Due to the continuing overwhelming response to its EPIC Comics open submissions call, Marvel Comics is temporarily suspending acceptance of any new EPIC submissions.

“The response has simply been incredible, and because of the high volume of pitches we’re still receiving, we’re no longer going to be able to evaluate them and respond to aspiring creators in a fair and reasonable time frame,” explained EPIC editor Teresa Focarile. “Creators who have taken the time and energy to go through the submission process are entitled to a timely response.

“Now that we realize the level of response and the kind of commitment these projects require, we are going to restructure the EPIC process across all editorial offices and implement some new procedures that will hopefully have us back on track before too long.”

“Meanwhile, the early results have been extremely positive, and we’ve already found new talent whose Epic projects fans will not only see in 2004, but who are also working on and pitching for projects within the regular Marvel editorial offices, like John Jackson Miller, writer of his own EPIC series Crimson Dynamo and premiering this month as the new regular IRON MAN writer.”
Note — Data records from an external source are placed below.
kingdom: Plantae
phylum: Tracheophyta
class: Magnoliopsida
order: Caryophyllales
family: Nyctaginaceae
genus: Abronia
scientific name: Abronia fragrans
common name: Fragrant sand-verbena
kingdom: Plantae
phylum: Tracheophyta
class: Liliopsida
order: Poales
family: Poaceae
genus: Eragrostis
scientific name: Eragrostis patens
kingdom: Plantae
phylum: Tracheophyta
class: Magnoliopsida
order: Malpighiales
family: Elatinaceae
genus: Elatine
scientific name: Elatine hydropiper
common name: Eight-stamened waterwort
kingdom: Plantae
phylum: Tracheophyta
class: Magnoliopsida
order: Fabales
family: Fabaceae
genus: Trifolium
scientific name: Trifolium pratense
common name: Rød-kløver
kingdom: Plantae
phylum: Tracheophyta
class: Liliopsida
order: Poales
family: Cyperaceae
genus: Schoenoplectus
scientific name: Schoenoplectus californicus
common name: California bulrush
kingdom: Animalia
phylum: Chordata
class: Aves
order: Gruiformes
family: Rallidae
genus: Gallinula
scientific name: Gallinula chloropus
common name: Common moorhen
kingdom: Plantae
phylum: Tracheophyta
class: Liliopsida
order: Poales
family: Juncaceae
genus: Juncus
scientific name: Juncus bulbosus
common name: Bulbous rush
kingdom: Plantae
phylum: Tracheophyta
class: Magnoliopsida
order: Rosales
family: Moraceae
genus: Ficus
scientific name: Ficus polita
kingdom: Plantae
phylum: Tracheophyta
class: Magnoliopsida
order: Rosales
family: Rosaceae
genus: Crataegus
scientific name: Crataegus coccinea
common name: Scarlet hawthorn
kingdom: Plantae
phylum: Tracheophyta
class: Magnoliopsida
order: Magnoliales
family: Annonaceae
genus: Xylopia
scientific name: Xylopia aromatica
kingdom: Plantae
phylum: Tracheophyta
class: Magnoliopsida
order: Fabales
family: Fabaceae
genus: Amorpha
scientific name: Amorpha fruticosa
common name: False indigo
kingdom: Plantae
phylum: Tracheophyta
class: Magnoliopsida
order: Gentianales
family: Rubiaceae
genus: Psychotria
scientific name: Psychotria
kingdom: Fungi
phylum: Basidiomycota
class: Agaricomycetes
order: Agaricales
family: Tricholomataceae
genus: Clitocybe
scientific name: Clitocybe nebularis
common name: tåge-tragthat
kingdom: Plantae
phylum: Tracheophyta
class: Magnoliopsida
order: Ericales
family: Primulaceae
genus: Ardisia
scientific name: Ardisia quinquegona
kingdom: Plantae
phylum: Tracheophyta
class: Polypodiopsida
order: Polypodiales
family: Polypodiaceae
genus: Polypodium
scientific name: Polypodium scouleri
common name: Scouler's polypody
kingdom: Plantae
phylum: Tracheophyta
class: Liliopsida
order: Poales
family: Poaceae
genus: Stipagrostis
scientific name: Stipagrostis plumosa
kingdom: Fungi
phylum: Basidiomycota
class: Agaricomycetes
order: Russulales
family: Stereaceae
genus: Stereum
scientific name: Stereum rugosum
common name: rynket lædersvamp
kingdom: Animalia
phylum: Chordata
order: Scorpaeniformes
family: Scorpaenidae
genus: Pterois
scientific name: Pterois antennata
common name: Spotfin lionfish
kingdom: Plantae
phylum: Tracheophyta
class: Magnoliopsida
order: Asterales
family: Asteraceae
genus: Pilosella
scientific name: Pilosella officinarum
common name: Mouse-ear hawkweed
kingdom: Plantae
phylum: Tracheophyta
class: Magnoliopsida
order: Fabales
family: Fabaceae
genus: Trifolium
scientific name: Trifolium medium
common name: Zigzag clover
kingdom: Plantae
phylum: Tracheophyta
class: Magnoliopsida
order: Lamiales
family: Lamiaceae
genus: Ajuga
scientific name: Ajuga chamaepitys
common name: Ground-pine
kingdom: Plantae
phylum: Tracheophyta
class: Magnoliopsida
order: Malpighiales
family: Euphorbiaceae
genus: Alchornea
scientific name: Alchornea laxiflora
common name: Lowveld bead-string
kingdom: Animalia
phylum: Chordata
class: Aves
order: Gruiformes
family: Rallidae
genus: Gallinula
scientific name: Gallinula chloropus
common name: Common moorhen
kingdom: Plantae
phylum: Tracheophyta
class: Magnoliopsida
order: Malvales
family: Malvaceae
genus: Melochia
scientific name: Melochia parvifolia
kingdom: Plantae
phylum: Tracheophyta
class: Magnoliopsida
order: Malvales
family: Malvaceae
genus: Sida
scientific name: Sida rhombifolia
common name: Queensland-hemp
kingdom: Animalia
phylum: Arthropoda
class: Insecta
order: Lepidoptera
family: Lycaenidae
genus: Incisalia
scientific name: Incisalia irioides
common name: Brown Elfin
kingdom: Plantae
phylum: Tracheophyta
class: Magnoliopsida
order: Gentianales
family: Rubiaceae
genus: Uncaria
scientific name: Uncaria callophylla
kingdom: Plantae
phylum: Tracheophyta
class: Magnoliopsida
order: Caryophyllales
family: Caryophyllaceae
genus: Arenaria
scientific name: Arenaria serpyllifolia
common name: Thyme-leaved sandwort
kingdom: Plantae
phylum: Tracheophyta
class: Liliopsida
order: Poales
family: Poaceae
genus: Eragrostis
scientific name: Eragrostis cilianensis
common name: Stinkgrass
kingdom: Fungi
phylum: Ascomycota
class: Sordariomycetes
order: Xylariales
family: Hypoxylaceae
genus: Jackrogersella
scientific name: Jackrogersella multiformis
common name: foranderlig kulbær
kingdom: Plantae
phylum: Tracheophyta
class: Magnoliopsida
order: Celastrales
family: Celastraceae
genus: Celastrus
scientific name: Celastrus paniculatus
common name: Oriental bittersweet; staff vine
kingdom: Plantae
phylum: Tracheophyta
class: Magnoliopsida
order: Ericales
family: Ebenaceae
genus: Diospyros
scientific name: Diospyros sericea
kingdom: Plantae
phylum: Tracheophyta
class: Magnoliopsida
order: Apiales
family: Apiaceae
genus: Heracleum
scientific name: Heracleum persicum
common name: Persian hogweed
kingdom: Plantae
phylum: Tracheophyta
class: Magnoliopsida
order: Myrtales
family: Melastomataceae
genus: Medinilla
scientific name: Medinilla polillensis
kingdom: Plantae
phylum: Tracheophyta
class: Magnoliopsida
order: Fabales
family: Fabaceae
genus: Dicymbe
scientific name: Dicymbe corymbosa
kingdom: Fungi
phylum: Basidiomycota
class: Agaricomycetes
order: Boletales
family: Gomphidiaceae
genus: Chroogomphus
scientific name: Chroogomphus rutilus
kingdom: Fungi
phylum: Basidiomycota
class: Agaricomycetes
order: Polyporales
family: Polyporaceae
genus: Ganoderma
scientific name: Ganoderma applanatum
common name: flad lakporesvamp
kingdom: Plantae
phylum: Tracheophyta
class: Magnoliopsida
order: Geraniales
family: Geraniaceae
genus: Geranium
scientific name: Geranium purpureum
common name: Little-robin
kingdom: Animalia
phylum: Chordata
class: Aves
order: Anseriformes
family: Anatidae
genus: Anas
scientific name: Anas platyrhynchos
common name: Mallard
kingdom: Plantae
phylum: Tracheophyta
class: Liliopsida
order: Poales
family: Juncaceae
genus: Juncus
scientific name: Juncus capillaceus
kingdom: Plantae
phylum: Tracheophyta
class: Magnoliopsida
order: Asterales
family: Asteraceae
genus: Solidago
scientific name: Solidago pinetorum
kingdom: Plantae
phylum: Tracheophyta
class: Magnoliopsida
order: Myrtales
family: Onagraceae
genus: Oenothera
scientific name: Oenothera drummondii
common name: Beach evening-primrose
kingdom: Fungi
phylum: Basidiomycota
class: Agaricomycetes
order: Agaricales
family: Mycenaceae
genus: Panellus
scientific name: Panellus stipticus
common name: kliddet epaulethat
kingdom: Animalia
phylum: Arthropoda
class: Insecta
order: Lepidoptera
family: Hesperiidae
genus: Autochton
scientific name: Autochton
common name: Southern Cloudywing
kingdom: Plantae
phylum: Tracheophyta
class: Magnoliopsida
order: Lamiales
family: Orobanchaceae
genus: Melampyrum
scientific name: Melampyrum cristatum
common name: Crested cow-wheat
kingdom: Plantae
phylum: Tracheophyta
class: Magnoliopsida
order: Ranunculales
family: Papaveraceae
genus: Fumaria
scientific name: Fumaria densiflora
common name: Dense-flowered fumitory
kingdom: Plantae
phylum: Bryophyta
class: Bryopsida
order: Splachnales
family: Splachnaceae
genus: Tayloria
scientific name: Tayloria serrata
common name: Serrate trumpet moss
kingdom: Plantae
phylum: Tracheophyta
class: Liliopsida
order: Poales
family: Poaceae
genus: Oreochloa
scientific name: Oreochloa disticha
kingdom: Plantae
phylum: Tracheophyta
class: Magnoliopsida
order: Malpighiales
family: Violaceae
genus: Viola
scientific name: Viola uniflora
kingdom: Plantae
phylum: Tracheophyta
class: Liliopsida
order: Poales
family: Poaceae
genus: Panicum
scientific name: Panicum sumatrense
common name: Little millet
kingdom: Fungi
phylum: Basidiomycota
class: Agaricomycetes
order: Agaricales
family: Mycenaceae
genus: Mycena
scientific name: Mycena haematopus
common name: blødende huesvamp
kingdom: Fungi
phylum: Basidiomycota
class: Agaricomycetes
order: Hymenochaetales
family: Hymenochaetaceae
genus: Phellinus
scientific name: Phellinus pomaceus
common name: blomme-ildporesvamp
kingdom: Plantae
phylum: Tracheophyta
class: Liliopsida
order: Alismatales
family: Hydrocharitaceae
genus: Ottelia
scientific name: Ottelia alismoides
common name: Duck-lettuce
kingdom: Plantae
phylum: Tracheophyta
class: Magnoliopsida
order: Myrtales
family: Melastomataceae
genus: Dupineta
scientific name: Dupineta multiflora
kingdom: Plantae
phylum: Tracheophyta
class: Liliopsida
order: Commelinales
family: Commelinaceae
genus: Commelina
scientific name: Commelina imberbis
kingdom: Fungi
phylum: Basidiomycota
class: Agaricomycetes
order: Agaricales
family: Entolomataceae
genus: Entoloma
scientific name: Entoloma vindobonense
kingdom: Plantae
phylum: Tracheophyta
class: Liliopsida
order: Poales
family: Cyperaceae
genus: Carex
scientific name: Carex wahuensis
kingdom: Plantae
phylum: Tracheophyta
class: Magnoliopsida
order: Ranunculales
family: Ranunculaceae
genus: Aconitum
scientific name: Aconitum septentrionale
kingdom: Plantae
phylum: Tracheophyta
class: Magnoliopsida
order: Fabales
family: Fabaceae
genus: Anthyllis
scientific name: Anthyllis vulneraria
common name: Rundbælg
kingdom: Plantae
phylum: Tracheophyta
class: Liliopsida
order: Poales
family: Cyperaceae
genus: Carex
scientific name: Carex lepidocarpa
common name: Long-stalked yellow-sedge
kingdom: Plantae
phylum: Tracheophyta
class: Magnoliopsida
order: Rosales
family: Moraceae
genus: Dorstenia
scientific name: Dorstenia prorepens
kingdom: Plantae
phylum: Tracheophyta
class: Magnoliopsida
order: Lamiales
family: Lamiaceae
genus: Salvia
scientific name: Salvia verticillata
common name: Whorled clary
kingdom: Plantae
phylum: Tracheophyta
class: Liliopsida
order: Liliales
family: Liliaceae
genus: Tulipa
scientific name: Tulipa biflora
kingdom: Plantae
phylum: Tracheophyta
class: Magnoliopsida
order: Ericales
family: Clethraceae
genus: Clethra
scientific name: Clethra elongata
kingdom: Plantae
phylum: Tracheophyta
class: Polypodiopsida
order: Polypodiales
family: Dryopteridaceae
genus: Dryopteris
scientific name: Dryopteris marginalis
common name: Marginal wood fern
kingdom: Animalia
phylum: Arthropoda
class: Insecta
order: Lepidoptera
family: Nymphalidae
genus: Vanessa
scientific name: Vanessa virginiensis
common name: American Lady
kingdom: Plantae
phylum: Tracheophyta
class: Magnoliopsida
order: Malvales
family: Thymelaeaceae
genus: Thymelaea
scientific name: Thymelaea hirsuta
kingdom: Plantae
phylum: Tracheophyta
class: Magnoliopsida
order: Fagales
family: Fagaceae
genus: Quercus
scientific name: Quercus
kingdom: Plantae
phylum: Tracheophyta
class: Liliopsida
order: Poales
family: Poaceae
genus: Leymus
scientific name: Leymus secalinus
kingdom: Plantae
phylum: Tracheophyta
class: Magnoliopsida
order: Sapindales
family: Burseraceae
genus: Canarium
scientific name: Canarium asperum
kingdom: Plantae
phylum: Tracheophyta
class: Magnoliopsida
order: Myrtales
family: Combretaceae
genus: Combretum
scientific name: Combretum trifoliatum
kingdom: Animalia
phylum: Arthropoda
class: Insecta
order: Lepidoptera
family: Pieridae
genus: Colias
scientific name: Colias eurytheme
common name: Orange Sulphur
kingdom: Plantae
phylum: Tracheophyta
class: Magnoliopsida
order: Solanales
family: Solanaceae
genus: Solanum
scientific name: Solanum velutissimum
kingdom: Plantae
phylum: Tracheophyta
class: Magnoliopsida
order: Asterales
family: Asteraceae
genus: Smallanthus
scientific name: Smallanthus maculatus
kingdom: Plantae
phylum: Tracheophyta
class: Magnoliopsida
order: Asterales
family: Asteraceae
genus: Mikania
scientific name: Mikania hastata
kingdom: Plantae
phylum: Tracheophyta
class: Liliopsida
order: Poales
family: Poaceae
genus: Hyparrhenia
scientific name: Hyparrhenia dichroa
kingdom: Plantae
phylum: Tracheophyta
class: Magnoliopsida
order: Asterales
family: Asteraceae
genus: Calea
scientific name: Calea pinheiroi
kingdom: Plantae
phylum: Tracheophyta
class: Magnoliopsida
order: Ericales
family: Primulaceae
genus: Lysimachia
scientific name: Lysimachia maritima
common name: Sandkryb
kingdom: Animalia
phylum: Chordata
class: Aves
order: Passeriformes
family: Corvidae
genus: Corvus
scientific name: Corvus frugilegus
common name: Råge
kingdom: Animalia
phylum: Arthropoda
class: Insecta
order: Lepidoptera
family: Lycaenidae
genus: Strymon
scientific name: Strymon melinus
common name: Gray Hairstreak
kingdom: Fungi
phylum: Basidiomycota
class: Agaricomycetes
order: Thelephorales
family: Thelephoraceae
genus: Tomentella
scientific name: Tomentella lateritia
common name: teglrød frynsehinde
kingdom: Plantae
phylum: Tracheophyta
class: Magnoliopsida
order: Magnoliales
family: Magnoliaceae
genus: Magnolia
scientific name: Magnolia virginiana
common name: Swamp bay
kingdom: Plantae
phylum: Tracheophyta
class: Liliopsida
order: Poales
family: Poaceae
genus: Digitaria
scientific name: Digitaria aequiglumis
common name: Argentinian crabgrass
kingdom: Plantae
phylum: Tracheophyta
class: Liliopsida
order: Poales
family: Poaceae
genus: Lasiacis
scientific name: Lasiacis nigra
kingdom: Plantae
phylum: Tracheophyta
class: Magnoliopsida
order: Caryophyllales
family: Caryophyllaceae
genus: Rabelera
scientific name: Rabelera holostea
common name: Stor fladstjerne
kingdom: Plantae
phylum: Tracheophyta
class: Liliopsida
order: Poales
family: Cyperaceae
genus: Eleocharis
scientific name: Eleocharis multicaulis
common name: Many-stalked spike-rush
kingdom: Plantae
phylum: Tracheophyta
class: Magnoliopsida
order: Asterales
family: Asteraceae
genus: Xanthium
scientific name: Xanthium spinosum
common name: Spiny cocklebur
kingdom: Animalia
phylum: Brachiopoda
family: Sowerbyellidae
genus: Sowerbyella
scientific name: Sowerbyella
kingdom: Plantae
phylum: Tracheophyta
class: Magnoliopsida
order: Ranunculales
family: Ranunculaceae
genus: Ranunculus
While new EPIC Comics submissions are no longer being accepted for now, Marvel reminds creators that they ARE STILL looking for new writers on an ongoing basis, and the standard submission options are still in place. Details can be found at Marvel.com at http://www.marvel.com/about/submissions_guide .

In addition to getting the opportunity to pitch for new projects, writers found though this process may also be showcased in two new, ongoing bimonthly titles premiering in early 2004 – SPIDER-MAN UNLIMITED and X-MEN UNLIMITED. Each title will feature 2 stories debuting new writers teamed with established artists telling stories about Marvel’s biggest icons.

“We’re still seeking and developing new talent and have created showcases just for these new writers, and just for the time being we’re scaling down the EPIC process to give aspiring creators the attention and professional response they merit,” concluded Focarile.